Work to be completed: Repeat the records word for word, excluding any picture.
BEGIN Available records
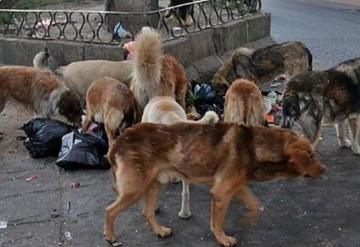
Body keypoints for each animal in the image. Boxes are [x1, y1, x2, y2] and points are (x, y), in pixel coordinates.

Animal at [105, 122, 326, 246]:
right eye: (311, 156)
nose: (324, 170)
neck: (255, 146)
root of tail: (119, 140)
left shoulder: (238, 187)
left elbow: (255, 206)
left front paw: (246, 221)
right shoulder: (221, 192)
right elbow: (218, 221)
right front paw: (223, 239)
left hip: (153, 185)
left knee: (147, 212)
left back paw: (160, 231)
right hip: (135, 189)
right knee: (109, 210)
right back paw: (110, 236)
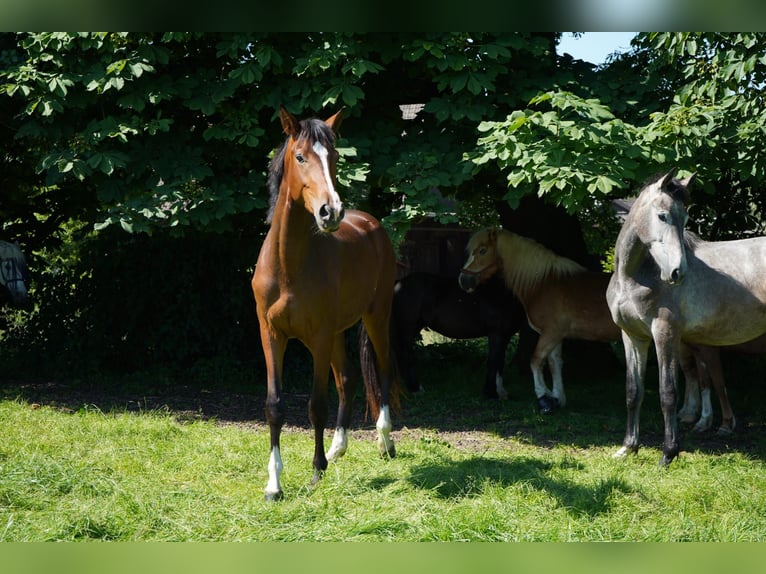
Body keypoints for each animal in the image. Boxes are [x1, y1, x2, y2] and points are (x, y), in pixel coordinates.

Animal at [254, 109, 402, 504]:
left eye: (333, 157)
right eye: (300, 156)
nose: (331, 211)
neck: (288, 266)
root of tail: (371, 223)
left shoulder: (317, 338)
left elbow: (315, 404)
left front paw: (316, 471)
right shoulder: (271, 336)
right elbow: (274, 405)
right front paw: (274, 484)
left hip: (377, 317)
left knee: (383, 370)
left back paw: (385, 442)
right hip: (338, 332)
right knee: (347, 379)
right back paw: (338, 448)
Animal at [392, 274, 524, 400]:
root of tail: (399, 284)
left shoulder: (505, 336)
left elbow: (500, 362)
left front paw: (501, 393)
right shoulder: (497, 334)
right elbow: (494, 361)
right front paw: (492, 394)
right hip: (408, 328)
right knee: (406, 354)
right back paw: (415, 389)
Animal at [460, 228, 620, 414]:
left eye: (482, 250)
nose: (463, 280)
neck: (543, 283)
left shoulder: (550, 333)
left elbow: (536, 361)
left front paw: (544, 398)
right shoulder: (556, 336)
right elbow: (554, 363)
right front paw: (557, 398)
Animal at [608, 171, 766, 468]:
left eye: (685, 220)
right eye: (662, 216)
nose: (677, 272)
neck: (634, 276)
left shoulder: (665, 334)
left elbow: (668, 393)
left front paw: (668, 454)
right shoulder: (633, 337)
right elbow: (633, 391)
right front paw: (628, 448)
END Available records
Problem solution:
Body keypoints for each animal in the image. Boxes are [x1, y1, x2, y2] and points are (x, y), in pixel coordinates.

Animal at [105, 122, 326, 246]:
right eye: (311, 156)
nose: (324, 170)
neck: (255, 146)
root of tail: (119, 140)
left shoulder: (238, 187)
left elbow: (255, 206)
left front paw: (246, 221)
right shoulder: (221, 192)
right elbow: (218, 221)
right front paw: (223, 239)
left hip: (153, 185)
left knee: (147, 212)
left back paw: (160, 231)
right hip: (135, 189)
right knee: (109, 210)
right back paw: (110, 236)
Body keypoints for each animal in the image. Boxes are [x1, y1, x2, y2] and points are (x, y), in pixel coordinates.

Animal at [254, 109, 402, 504]:
left eye: (333, 157)
right eye: (300, 156)
nose: (331, 211)
neck: (288, 266)
root of tail: (371, 223)
left shoulder: (317, 338)
left elbow: (315, 404)
left front paw: (316, 471)
right shoulder: (271, 336)
right elbow: (274, 405)
right front paw: (274, 484)
left hip: (377, 317)
left knee: (383, 370)
left back paw: (385, 442)
right hip: (338, 332)
right knee: (347, 379)
right back paw: (338, 448)
Animal at [392, 274, 524, 400]:
root of tail: (399, 284)
left shoulder: (505, 336)
left elbow: (500, 362)
left front paw: (501, 393)
right shoulder: (497, 334)
right elbow: (494, 361)
right front paw: (492, 394)
right hip: (408, 328)
right knee: (406, 354)
right back paw: (415, 389)
Animal at [460, 228, 620, 414]:
left eye: (482, 250)
nose: (463, 280)
neck: (543, 283)
left shoulder: (550, 333)
left elbow: (536, 361)
left front paw: (544, 398)
right shoulder: (556, 336)
right elbow: (554, 363)
right front paw: (557, 398)
Animal at [608, 171, 766, 468]:
left eye: (685, 220)
right eye: (662, 216)
nose: (677, 272)
neck: (634, 276)
left shoulder: (665, 334)
left elbow: (668, 393)
left front paw: (668, 454)
right shoulder: (633, 337)
right elbow: (633, 391)
right front paw: (628, 448)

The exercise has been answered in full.